Here we appoint ${\sum }_{j={k}_{2}}^{{k}_{1}}\left(\cdot \right)=0$ if ${k}_{1}<{k}_{2}$. It is obvious that ${S}_{n}-{S}_{n-1}$ is not independent of ${S}_{n-1}$, but we have

$\begin{array}{rcl}{S}_{n}& =& \sum _{k=1}^{n}\left\{\sum _{j=k}^{n}\frac{1}{r\left(j\right)}\right\}\xi \left(k+1\right)\\ =& \sum _{k=1}^{n}\left({a}_{n}-{a}_{k-1}\right)\xi \left(k+1\right)\\ =& \sum _{k=1}^{n}{a}_{n}\xi \left(k+1\right)-\sum _{k=2}^{n}{a}_{k-1}\xi \left(k+1\right)\\ =& {a}_{n}\sum _{k=1}^{n}\xi \left(k+1\right)-\sum _{k=1}^{n-1}{a}_{k}\xi \left(k+2\right)\\ =& {S}_{n}\left(1\right)-{S}_{n-1}\left(2\right).\end{array}$
(3.2)

Note that $\left\{{a}_{n}\right\}$ is a monotony increasing sequence, hence we give the following hypothesis:

(C.1) There exist constants $\alpha \ge 0$ and $d>0$ such that ${lim}_{n\to \mathrm{\infty }}{a}_{n}/{n}^{\alpha }=d$.

Lemma 3.2 If (C.1) holds, then

$\underset{n\to \mathrm{\infty }}{lim}\frac{n{a}_{n}^{2}}{{\sum }_{j=1}^{n}{a}_{j}^{2}}=1+2\alpha ,$
(3.3)
$\underset{n\to \mathrm{\infty }}{lim}\frac{{log}_{2}{\sum }_{1}^{n}{a}_{j}^{2}}{{log}_{2}n}=1,$
(3.4)
$\underset{n\to \mathrm{\infty }}{lim}\frac{{\sum }_{1}^{n}{a}_{j}^{2}{log}_{2}{\sum }_{1}^{n}{a}_{j}^{2}}{{\sum }_{1}^{n-1}{a}_{j}^{2}{log}_{2}{\sum }_{1}^{n-1}{a}_{j}^{2}}=1.$
(3.5)

Proof Set ${O}_{n}=\frac{{a}_{n}}{{n}^{\alpha }}-d$, for every $n\ge 1$, we have

${a}_{n}=\left({O}_{n}+d\right){n}^{\alpha }.$
(3.6)

In view of (C.1), for any fixed positive integer number m, there exists $N>0$ such that $|{O}_{n}|\le \frac{d}{m}$ for every $n>N$. As n is sufficiently large, we have

$\sum _{j=1}^{N}{a}_{j}^{2}+{\left(\frac{m-1}{m}\right)}^{2}{d}^{2}\sum _{j=N+1}^{n}{j}^{2\alpha }\le \sum _{j=1}^{n}{a}_{j}^{2}\le \sum _{j=1}^{N}{a}_{j}^{2}+{\left(\frac{m+1}{m}\right)}^{2}{d}^{2}\sum _{j=N+1}^{n}{j}^{2\alpha }.$
(3.7)

USING THE INFORMATION:
(A) In the lemma excerpt, rewrite the paragraph beginning "In view of (C.1)" as a short list that keeps its main facts.
(B) Write what comes next in the proof of Lemma 3.2, picking up after inequality (3.7).

DATA RECORDS:

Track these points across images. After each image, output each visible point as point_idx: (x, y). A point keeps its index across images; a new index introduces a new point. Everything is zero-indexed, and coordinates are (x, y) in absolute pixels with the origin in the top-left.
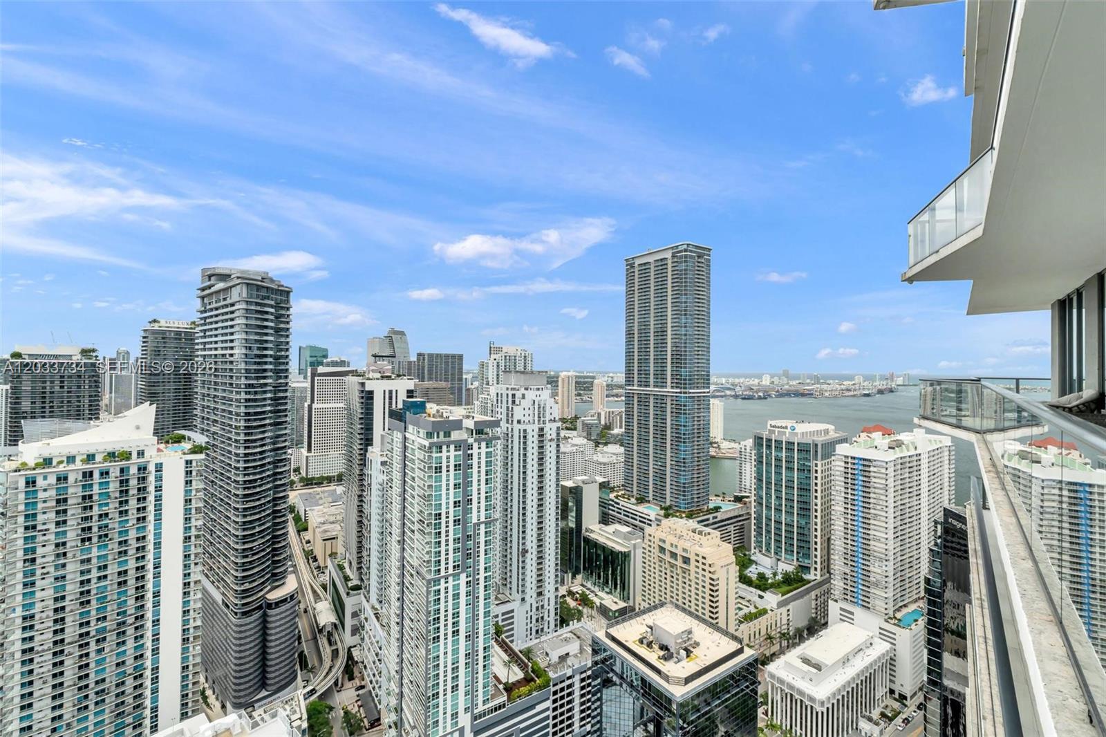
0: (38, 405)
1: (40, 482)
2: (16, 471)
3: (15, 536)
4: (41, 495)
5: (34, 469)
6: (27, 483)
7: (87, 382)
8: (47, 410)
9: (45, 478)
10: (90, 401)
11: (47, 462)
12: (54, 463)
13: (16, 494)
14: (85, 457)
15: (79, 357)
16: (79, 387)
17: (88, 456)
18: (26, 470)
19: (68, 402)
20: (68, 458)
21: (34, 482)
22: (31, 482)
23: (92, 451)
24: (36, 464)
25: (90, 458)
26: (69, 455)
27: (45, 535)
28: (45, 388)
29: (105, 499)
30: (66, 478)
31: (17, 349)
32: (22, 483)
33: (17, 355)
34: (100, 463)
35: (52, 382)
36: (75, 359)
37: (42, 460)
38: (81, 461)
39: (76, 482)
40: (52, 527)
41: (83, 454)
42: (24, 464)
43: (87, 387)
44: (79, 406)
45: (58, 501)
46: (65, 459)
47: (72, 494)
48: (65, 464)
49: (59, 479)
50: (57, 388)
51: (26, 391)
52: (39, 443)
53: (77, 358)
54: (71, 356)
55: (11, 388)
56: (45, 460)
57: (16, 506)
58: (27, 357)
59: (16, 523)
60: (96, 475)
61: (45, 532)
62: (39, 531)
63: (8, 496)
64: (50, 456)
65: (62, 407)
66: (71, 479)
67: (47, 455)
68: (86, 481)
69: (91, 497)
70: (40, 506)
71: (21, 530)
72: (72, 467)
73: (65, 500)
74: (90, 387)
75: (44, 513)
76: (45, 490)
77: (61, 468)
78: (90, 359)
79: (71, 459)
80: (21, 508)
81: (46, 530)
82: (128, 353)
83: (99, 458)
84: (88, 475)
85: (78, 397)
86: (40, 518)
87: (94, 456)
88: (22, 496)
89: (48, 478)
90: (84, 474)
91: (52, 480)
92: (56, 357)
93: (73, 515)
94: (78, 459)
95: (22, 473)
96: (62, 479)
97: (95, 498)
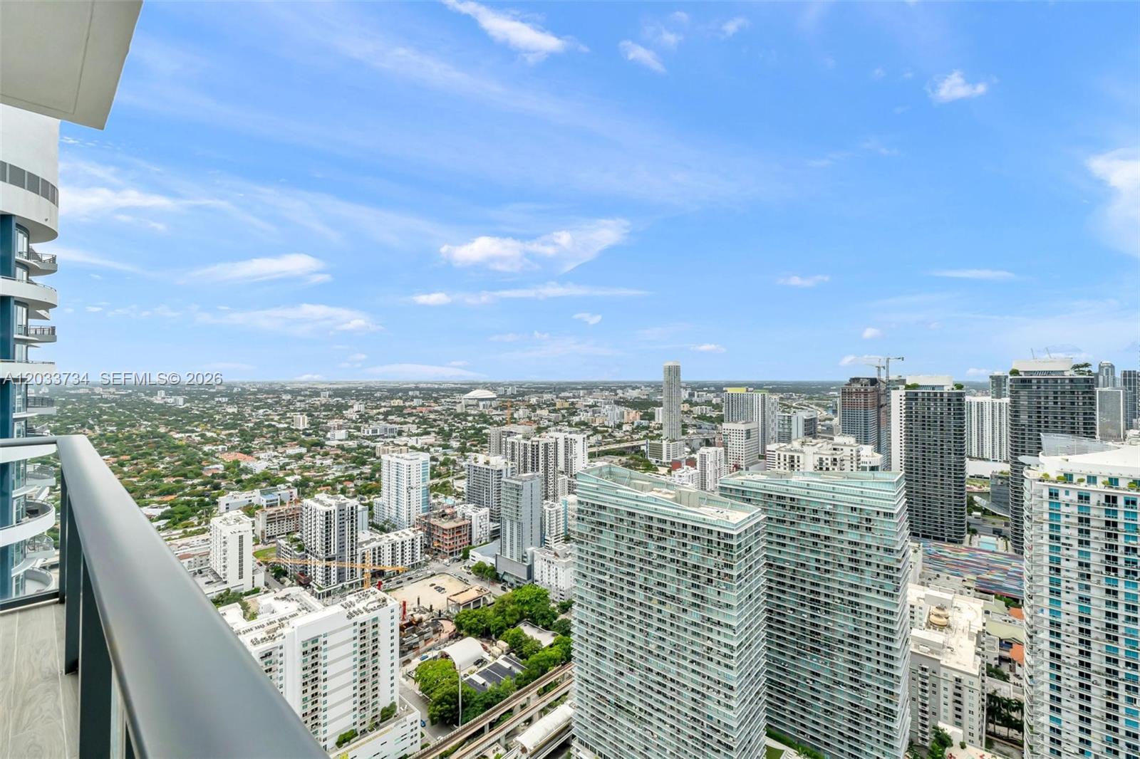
0: (1034, 419)
1: (1062, 496)
2: (1040, 481)
3: (1041, 541)
4: (1064, 509)
5: (1056, 482)
6: (1051, 494)
7: (1081, 398)
8: (1043, 424)
9: (1067, 493)
10: (1085, 419)
11: (1068, 478)
12: (1075, 479)
13: (1042, 502)
14: (1107, 479)
15: (1072, 372)
16: (1073, 403)
17: (1110, 479)
18: (1050, 481)
19: (1062, 418)
20: (1089, 477)
21: (1057, 495)
22: (1053, 494)
23: (1115, 475)
24: (1058, 478)
25: (1113, 482)
26: (1089, 474)
27: (1068, 549)
28: (1039, 403)
29: (1133, 532)
30: (1087, 498)
31: (1015, 367)
32: (1046, 494)
33: (1015, 372)
34: (1124, 489)
35: (1047, 398)
36: (1067, 375)
37: (1062, 475)
38: (1103, 483)
39: (1098, 504)
40: (1075, 544)
41: (1104, 476)
42: (1046, 475)
43: (1081, 404)
44: (1073, 423)
45: (1081, 520)
46: (1086, 478)
47: (1095, 516)
48: (1085, 483)
49: (1080, 497)
50: (1051, 404)
51: (1023, 405)
52: (1059, 458)
53: (1070, 373)
54: (1063, 371)
55: (1011, 401)
56: (1065, 475)
57: (1042, 513)
58: (1022, 374)
59: (1042, 529)
60: (1121, 502)
61: (1068, 548)
62: (1063, 544)
63: (1032, 502)
64: (1071, 473)
65: (1056, 423)
66: (1094, 499)
67: (1068, 471)
68: (1109, 506)
69: (1115, 524)
70: (1063, 519)
71: (1046, 537)
72: (1092, 487)
73: (1088, 521)
74: (1084, 404)
75: (1067, 527)
76: (1067, 505)
77: (1082, 486)
78: (1082, 374)
79: (1092, 479)
80: (1046, 516)
81: (1069, 545)
82: (1112, 367)
83: (1123, 484)
84: (1111, 500)
85: (1073, 413)
86: (1063, 530)
87: (1117, 480)
88: (1046, 506)
89: (1070, 493)
90: (1107, 498)
91: (1074, 496)
92: (1049, 373)
93: (1096, 538)
94: (1099, 480)
95: (1046, 483)
96: (1084, 497)
97: (1121, 527)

WRITTEN RESPONSES:
(A)
- By (C.1), for any fixed positive integer m there is an N > 0 with |O_n| ≤ d/m for every n > N.
- For sufficiently large n, this gives the two-sided bound (3.7) on the sum of a_j^2 for j from 1 to n.

(B)
It is clear that

$\sum _{j=1}^{n}{j}^{2\alpha }/{n}^{2\alpha +1}\to \frac{1}{2\alpha +1},\phantom{\rule{1em}{0ex}}n\to \mathrm{\infty }.$

Hence

$\frac{{\sum }_{j=N+1}^{n}{j}^{2\alpha }}{{n}^{2\alpha +1}}\to \frac{1}{2\alpha +1},\phantom{\rule{1em}{0ex}}n\to \mathrm{\infty }.$
(3.8)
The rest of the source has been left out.